### Job item
Pictures aside, copy every record word for word.

### Records to use
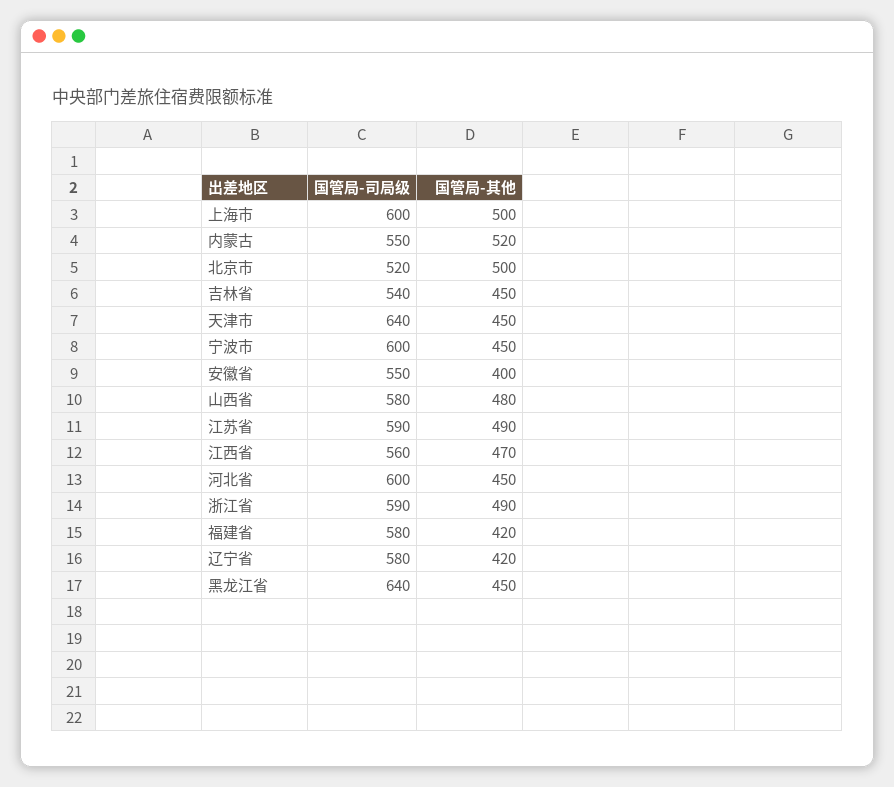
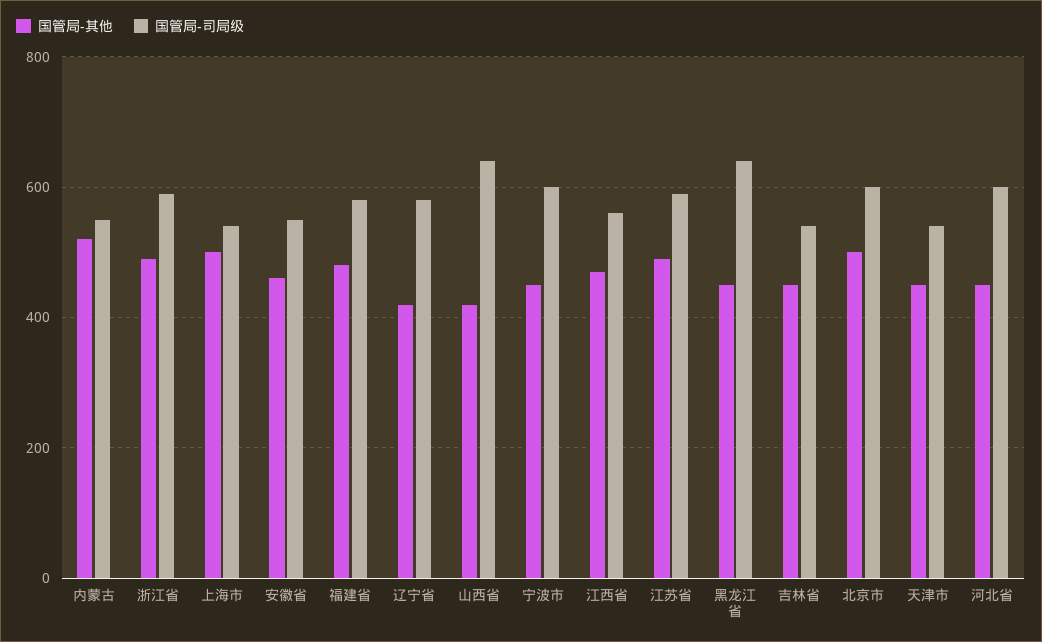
国管局-司局级, 上海市: 600 -> 540
国管局-司局级, 北京市: 520 -> 600
国管局-司局级, 天津市: 640 -> 540
国管局-其他, 安徽省: 400 -> 460
国管局-司局级, 山西省: 580 -> 640
国管局-其他, 山西省: 480 -> 420
国管局-其他, 福建省: 420 -> 480

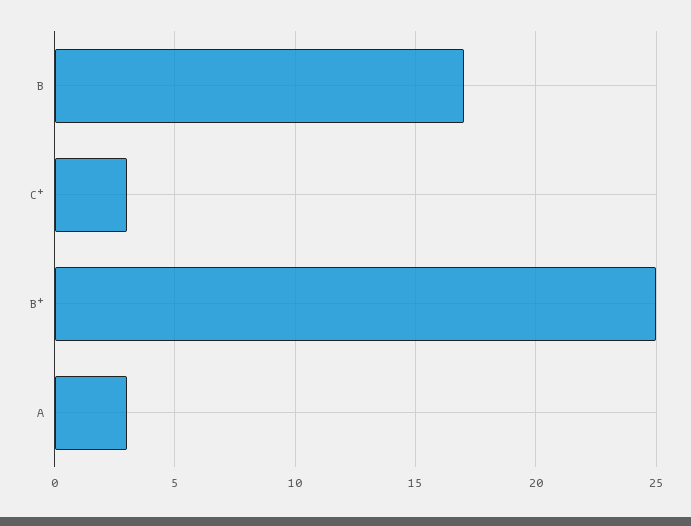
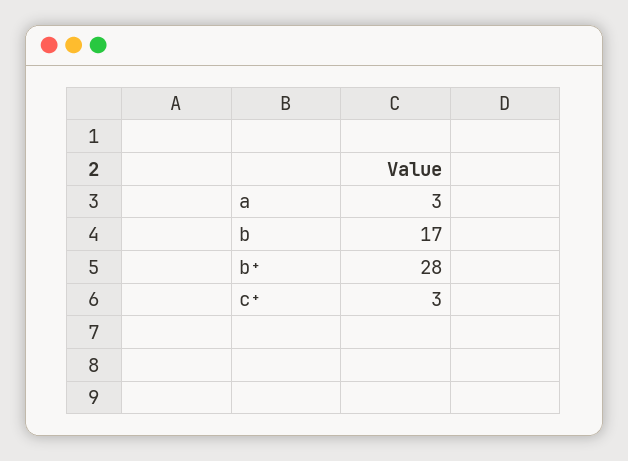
B⁺: 25 -> 28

### Task response
国管局-司局级, 上海市: 600 -> 540
国管局-司局级, 北京市: 520 -> 600
国管局-司局级, 天津市: 640 -> 540
国管局-其他, 安徽省: 400 -> 460
国管局-司局级, 山西省: 580 -> 640
国管局-其他, 山西省: 480 -> 420
国管局-其他, 福建省: 420 -> 480

B⁺: 25 -> 28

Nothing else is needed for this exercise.